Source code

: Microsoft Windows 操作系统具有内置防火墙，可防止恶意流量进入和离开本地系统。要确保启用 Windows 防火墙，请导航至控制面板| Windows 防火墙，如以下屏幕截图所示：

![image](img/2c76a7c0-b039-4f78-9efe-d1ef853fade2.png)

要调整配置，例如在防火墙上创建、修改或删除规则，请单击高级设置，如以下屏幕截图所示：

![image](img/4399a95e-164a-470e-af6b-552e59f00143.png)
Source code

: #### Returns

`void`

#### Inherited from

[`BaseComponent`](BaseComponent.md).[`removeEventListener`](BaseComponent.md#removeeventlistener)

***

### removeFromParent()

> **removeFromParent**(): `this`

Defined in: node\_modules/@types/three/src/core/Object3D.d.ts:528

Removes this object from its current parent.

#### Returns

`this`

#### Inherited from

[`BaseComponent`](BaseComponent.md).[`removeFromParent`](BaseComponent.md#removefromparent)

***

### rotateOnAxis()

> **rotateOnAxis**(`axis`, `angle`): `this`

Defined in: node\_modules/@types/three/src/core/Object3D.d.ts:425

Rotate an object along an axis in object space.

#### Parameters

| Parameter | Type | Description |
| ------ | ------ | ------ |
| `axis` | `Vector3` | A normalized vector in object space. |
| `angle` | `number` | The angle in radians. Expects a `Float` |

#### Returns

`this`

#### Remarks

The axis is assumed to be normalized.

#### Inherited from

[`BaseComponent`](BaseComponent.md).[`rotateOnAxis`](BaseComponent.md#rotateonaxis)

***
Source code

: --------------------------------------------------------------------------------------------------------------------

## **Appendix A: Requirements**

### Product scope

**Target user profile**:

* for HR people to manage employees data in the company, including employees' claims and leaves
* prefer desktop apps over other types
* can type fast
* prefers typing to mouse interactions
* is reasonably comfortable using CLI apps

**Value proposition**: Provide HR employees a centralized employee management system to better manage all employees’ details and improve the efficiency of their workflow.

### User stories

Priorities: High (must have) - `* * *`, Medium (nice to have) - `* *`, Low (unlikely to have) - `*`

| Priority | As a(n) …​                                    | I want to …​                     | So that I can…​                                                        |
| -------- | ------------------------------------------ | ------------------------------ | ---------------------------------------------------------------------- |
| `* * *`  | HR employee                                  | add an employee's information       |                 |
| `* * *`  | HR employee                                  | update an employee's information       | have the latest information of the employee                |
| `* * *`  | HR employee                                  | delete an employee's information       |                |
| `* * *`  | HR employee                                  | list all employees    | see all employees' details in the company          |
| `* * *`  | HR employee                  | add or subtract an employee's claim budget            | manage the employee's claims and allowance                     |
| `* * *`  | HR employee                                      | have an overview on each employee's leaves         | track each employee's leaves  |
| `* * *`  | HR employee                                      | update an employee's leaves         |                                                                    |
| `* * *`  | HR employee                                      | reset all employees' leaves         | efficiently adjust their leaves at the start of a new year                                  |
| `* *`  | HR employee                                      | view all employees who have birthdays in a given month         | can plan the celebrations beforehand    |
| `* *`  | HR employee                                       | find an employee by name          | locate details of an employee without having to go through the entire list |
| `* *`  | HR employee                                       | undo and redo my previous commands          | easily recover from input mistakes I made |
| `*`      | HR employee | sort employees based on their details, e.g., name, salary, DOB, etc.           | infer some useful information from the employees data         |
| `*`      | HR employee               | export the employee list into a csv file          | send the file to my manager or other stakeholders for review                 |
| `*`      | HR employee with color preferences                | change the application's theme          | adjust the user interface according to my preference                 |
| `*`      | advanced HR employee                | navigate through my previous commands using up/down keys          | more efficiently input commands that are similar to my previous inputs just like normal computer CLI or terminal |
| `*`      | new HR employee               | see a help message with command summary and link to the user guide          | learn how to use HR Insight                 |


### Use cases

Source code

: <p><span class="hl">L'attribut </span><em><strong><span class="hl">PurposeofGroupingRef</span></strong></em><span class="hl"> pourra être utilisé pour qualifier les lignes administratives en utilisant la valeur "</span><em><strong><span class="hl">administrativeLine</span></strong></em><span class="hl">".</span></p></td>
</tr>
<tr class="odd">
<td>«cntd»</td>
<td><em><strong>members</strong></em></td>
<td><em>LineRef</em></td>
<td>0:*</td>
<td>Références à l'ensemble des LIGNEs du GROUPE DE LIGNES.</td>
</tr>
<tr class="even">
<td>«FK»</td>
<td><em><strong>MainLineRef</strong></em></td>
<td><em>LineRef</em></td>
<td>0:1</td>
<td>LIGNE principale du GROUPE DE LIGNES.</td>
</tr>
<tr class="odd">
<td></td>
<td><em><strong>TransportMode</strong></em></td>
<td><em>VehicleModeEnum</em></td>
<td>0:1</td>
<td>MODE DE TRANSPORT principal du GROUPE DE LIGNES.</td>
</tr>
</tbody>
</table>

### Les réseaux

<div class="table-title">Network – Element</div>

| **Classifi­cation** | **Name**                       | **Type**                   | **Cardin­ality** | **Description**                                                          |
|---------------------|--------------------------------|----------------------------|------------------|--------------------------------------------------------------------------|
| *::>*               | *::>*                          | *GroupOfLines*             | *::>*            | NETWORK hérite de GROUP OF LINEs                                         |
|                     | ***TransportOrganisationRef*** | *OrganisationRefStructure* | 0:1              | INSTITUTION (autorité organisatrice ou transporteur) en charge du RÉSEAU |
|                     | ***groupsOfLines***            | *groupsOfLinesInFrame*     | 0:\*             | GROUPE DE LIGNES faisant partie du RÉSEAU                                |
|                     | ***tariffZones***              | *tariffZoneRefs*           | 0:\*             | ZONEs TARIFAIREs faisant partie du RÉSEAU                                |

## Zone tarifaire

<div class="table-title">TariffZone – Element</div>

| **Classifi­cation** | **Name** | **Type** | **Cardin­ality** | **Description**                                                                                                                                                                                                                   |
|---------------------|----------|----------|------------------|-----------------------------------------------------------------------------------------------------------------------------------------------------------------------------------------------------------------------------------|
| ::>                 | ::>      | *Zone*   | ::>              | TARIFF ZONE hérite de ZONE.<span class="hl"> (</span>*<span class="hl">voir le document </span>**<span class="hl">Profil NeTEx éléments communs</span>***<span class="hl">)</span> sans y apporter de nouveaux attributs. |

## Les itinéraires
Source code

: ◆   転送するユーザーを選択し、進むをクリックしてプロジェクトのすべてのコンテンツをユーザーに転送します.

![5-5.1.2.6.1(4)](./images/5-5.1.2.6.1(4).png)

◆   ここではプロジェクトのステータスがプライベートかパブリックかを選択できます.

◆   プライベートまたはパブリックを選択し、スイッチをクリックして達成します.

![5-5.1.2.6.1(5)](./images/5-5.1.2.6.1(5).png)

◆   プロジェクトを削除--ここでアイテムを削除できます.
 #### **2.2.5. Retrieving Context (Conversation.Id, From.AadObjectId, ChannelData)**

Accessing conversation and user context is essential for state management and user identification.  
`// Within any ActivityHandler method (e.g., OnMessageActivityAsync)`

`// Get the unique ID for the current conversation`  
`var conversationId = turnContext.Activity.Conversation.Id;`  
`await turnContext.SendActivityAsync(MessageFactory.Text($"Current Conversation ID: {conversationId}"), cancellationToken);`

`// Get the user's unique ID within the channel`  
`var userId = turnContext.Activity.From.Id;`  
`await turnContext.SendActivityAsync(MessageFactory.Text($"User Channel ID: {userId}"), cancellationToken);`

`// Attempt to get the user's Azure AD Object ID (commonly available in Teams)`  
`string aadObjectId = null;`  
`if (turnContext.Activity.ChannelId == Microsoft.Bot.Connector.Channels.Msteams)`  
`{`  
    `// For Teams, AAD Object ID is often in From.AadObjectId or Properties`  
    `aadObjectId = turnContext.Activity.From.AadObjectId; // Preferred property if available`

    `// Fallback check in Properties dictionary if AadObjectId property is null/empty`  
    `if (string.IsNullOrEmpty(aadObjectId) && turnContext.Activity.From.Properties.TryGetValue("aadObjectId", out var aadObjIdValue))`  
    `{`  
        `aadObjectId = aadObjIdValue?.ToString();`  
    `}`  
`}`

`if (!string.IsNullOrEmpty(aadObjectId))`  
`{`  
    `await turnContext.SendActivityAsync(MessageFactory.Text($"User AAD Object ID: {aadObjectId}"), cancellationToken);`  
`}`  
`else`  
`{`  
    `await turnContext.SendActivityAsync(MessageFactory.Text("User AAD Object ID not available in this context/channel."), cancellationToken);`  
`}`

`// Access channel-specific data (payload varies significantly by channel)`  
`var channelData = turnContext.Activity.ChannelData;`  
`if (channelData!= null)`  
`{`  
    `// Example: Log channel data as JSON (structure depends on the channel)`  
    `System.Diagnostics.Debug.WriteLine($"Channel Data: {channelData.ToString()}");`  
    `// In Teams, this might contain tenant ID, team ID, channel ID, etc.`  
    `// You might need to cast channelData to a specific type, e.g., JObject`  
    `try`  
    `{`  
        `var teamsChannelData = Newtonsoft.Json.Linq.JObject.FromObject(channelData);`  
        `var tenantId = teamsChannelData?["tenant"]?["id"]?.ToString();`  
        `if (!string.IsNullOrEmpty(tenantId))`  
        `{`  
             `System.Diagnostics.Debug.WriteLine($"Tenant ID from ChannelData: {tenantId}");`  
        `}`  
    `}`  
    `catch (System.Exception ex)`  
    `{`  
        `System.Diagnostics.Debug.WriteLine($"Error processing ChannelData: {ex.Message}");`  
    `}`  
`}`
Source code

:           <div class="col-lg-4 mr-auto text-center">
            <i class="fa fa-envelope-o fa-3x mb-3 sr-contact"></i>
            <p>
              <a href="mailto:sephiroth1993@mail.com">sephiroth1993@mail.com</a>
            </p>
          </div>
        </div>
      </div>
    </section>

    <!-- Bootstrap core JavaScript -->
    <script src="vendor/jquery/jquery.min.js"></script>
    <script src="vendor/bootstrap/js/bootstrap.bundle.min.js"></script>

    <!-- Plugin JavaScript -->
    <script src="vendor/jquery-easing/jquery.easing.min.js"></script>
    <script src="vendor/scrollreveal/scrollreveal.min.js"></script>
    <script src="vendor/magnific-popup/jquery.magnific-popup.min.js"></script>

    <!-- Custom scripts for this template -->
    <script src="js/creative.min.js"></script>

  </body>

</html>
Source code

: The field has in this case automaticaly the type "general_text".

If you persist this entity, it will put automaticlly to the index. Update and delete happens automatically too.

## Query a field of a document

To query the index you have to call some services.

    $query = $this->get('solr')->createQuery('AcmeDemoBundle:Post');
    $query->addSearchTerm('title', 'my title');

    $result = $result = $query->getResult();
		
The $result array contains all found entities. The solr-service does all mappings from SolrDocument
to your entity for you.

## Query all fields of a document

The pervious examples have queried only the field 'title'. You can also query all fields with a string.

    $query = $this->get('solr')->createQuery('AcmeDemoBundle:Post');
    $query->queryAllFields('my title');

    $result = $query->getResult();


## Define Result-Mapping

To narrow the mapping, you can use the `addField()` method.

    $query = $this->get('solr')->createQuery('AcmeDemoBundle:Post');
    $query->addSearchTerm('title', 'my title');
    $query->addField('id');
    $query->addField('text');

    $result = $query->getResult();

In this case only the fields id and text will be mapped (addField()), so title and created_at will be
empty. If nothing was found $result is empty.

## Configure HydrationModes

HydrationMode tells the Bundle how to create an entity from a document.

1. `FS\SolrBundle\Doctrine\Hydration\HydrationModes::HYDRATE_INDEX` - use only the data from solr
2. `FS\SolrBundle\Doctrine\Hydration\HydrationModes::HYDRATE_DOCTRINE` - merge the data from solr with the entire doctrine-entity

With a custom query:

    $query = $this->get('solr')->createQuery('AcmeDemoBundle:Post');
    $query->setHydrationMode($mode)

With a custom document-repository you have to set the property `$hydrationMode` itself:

-*-

WHAT THIS TASK INVOLVES — Find every line in the records that uses the string "delete", then copy it.

SOLVED EXERCISE —
| `* * *`  | HR employee                                  | delete an employee's information       |                |
If you persist this entity, it will put automaticlly to the index. Update and delete happens automatically too.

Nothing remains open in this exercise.